On 21 May 2020, the DIFC Data Protection Law No. 5 of 2020 ('the Data Protection Law') was enacted, came into effect on 1 July 2020, and became enforceable from 1 October 2020, in addition to the Data Protection Regulations 2020 ('the Regulations'), (collectively, 'the DIFC Legislation'). More recently, on 8 March 2022, the DIFC enacted the DIFC Laws Amendment Law, DIFC Law No. 2 of 20221 ('the Amendment Law'), which incorporates amendments to several DIFC laws, including the Data Protection Law. This Insight article provides a summary of the key changes introduced by the amendments to the Data Protection Law following the enactment of the Amendment Law.

CristianDXB / Essentials collection /

The Dubai International Financial Centre ('DIFC') is a Financial Free Zone within the UAE, which itself is a Federation composed of seven Emirates. Being a Financial Free Zone means that UAE federal civil and commercial law does not apply, and the DIFC is able to create its own legal and regulatory framework for all civil and commercial matters.

The Data Protection Law introduces various requirements, notably bringing the DIFC into closer alignment with the EU's General Data Protection Regulation (Regulation (EU) 2016/679) ('GDPR').

Notably, the amendments to the Data Protection Law reflect the DIFC's commitment to maintain its position at the forefront of privacy legislation in the region, and include clarifications to the judicial redress process for individuals and rules of interpretation of the Data Protection Law, as well as strengthened accountability requirements for controllers and processors in the context of requests for access to data considered vexatious or repetitive.

General requirements for lawful processing

The Amendment Law introduces a new general requirement for legitimate and lawful processing under Article 9 of Data Protection Law, which requires personal data to be processed "in a manner that permits ready access to the personal data for compliance with the Law […]".

Data subject rights

With regards data subjects' rights to access personal data, the Amendment Law specifies, in Article 33(1)(b) of the Data Protection Law, that a copy of the data subject's personal data undergoing processing, as well as information available as to its source, should be provided in an appropriate format, including but not limited to electronic form or hard copy format.

Additionally, the amendments to Article 9 of the Data Protection Law now require controllers to maintain a register of instances where it relies on Articles 33(7) or 33(8), pertaining to complex or, among other things, vexatious requests, noting the reasons for relying on those articles.

In this regard, amendments to the Data Protection Law noted in Article 33(10) of the same that the Commissioner of Data Protection ('the Commissioner'), by inspecting the above-mentioned register, may request additional information or conduct an investigation to assess whether a controller's use of a variation or exemption under Article 33(7) or 33(8) is valid.

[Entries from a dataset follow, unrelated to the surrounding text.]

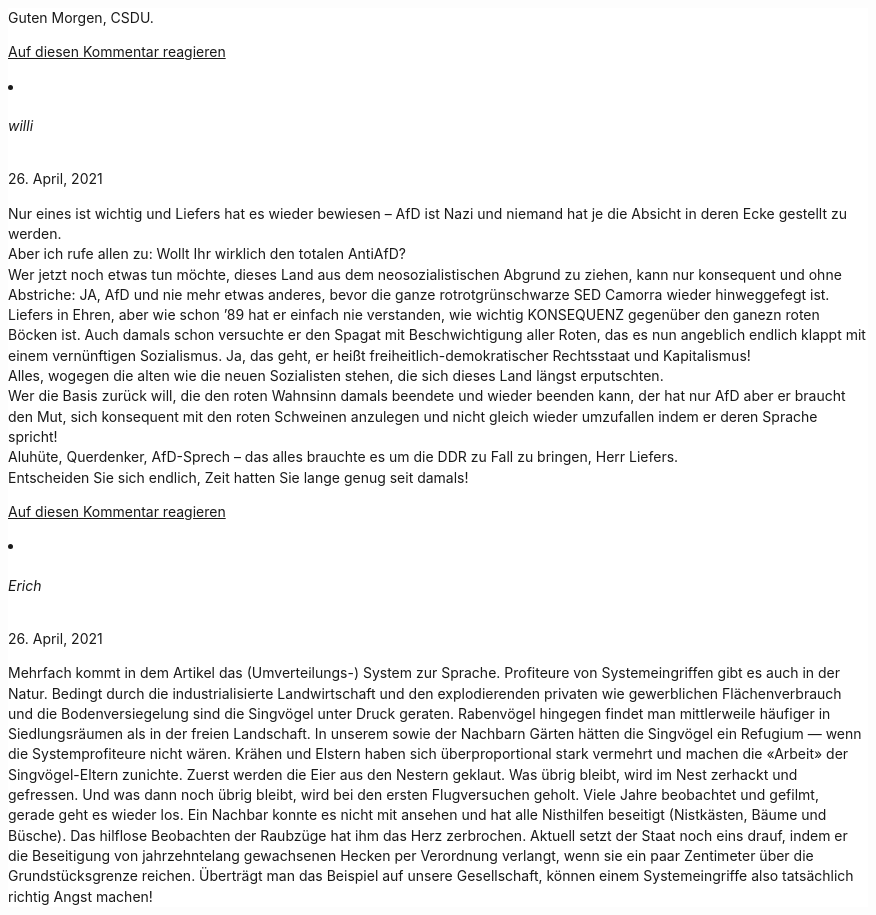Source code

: Guten Morgen, CSDU.

<a rel="nofollow" class="comment-reply-link" href="#comment-110969" data-commentid="110969" data-postid="13407" data-belowelement="comment-110969" data-respondelement="respond" data-replyto="Antworte auf Thomas" aria-label="Antworte auf Thomas">Auf diesen Kommentar reagieren</a> 


</li>
<li class="comment odd alt thread-odd thread-alt depth-1 clearfix" id="li-comment-110974">
<h6 class="author">willi</h6> <span class="date">26. April, 2021</span>



Nur eines ist wichtig und Liefers hat es wieder bewiesen &#8211; AfD ist Nazi und niemand hat je die Absicht in deren Ecke gestellt zu werden.<br>
Aber ich rufe allen zu: Wollt Ihr wirklich den totalen AntiAfD?<br>
Wer jetzt noch etwas tun möchte, dieses Land aus dem neosozialistischen Abgrund zu ziehen, kann nur konsequent und ohne Abstriche: JA, AfD und nie mehr etwas anderes, bevor die ganze rotrotgrünschwarze SED Camorra wieder hinweggefegt ist.<br>
Liefers in Ehren, aber wie schon &#8217;89 hat er einfach nie verstanden, wie wichtig KONSEQUENZ gegenüber den ganezn roten Böcken ist. Auch damals schon versuchte er den Spagat mit Beschwichtigung aller Roten, das es nun angeblich endlich klappt mit einem vernünftigen Sozialismus. Ja, das geht, er heißt freiheitlich-demokratischer Rechtsstaat und Kapitalismus!<br>
Alles, wogegen die alten wie die neuen Sozialisten stehen, die sich dieses Land längst erputschten.<br>
Wer die Basis zurück will, die den roten Wahnsinn damals beendete und wieder beenden kann, der hat nur AfD aber er braucht den Mut, sich konsequent mit den roten Schweinen anzulegen und nicht gleich wieder umzufallen indem er deren Sprache spricht!<br>
Aluhüte, Querdenker, AfD-Sprech &#8211; das alles brauchte es um die DDR zu Fall zu bringen, Herr Liefers.<br>
Entscheiden Sie sich endlich, Zeit hatten Sie lange genug seit damals!

<a rel="nofollow" class="comment-reply-link" href="#comment-110974" data-commentid="110974" data-postid="13407" data-belowelement="comment-110974" data-respondelement="respond" data-replyto="Antworte auf willi" aria-label="Antworte auf willi">Auf diesen Kommentar reagieren</a> 


</li>
<li class="comment even thread-even depth-1 clearfix" id="li-comment-110981">
<h6 class="author">Erich</h6> <span class="date">26. April, 2021</span>



Mehrfach kommt in dem Artikel das (Umverteilungs-) System zur Sprache. Profiteure von Systemeingriffen gibt es auch in der Natur. Bedingt durch die industrialisierte Landwirtschaft und den explodierenden privaten wie gewerblichen Flächenverbrauch und die Bodenversiegelung sind die Singvögel unter Druck geraten. Rabenvögel hingegen findet man mittlerweile häufiger in Siedlungsräumen als in der freien Landschaft. In unserem sowie der Nachbarn Gärten hätten die Singvögel ein Refugium &#8212; wenn die Systemprofiteure nicht wären. Krähen und Elstern haben sich überproportional stark vermehrt und machen die «Arbeit» der Singvögel-Eltern zunichte. Zuerst werden die Eier aus den Nestern geklaut. Was übrig bleibt, wird im Nest zerhackt und gefressen. Und was dann noch übrig bleibt, wird bei den ersten Flugversuchen geholt. Viele Jahre beobachtet und gefilmt, gerade geht es wieder los. Ein Nachbar konnte es nicht mit ansehen und hat alle Nisthilfen beseitigt (Nistkästen, Bäume und Büsche). Das hilflose Beobachten der Raubzüge hat ihm das Herz zerbrochen. Aktuell setzt der Staat noch eins drauf, indem er die Beseitigung von jahrzehntelang gewachsenen Hecken per Verordnung verlangt, wenn sie ein paar Zentimeter über die Grundstücksgrenze reichen. Überträgt man das Beispiel auf unsere Gesellschaft, können einem Systemeingriffe also tatsächlich richtig Angst machen!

Furthermore, Article 11 of the Data Protection Law further specifies that invalid reliance on either Article 33(7) or 33(8) will subject controllers to the remedies, liabilities, and sanctions set out in Part 9 of the Data Protection Law.

The Commissioner

The Amendment Law also adds in Article 43(6) of the Data Protection Law, stating that with regards to the appointment of the Commissioner by the President of the DIFC, the Commissioner will not be required to pay any court fees for proceedings they initiate in relation to the Data Protection Law, however the court has the discretion to award costs against the Commissioner where they are the unsuccessful party and have acted in bad faith or in excess of statutory functions. 

Moreover, the amendments include extensions to the Commissioner's powers. Firstly, in Article 46(3)(d) of the Data Protection Law which permits the Commissioner to issue a finding or make a declaration of contravention or non-contravention of the Data Protection Law. And secondly, in Article 60(4) of the Data Protection Law, which provides that where the Commissioner determines there has been a contravention of the law on the basis of a data subject's complaint, they may now mediate between the complainant and controller in respect of such a contravention.

Notably, with regards to the imposition of fines, the amendments to the Data Protection Law specify in Article 62(3) that the Commissioner may issue a general fine for a contravention of the Data Protection Law, in addition to an administrative fine pursuant to Article 62(2), in an amount not limited to those specified in Schedule 2 of the Data Protection Law. 

Appeals to the Court

In relation to the rights of controllers and processors to appeal to the DIFC Court, as established under Dubai Law ('the Court'), against a specific finding within 30 days, the amendments to the Data Protection Law provide in Article 63(3) that appellants may only rely on the materials before the Commissioner at the time he/she made the relevant finding.

Moreover, the amendments to the Data Protection Law introduce Article 63(5) which notes that regarding any proceedings before the Court of First Instance to which the Commissioner is a party, parties to the proceedings may appeal the decision of the court:

  • without the need to obtain leave to appeal from the Court of Appeal; and
  • notwithstanding any rule of procedure limiting second appeals.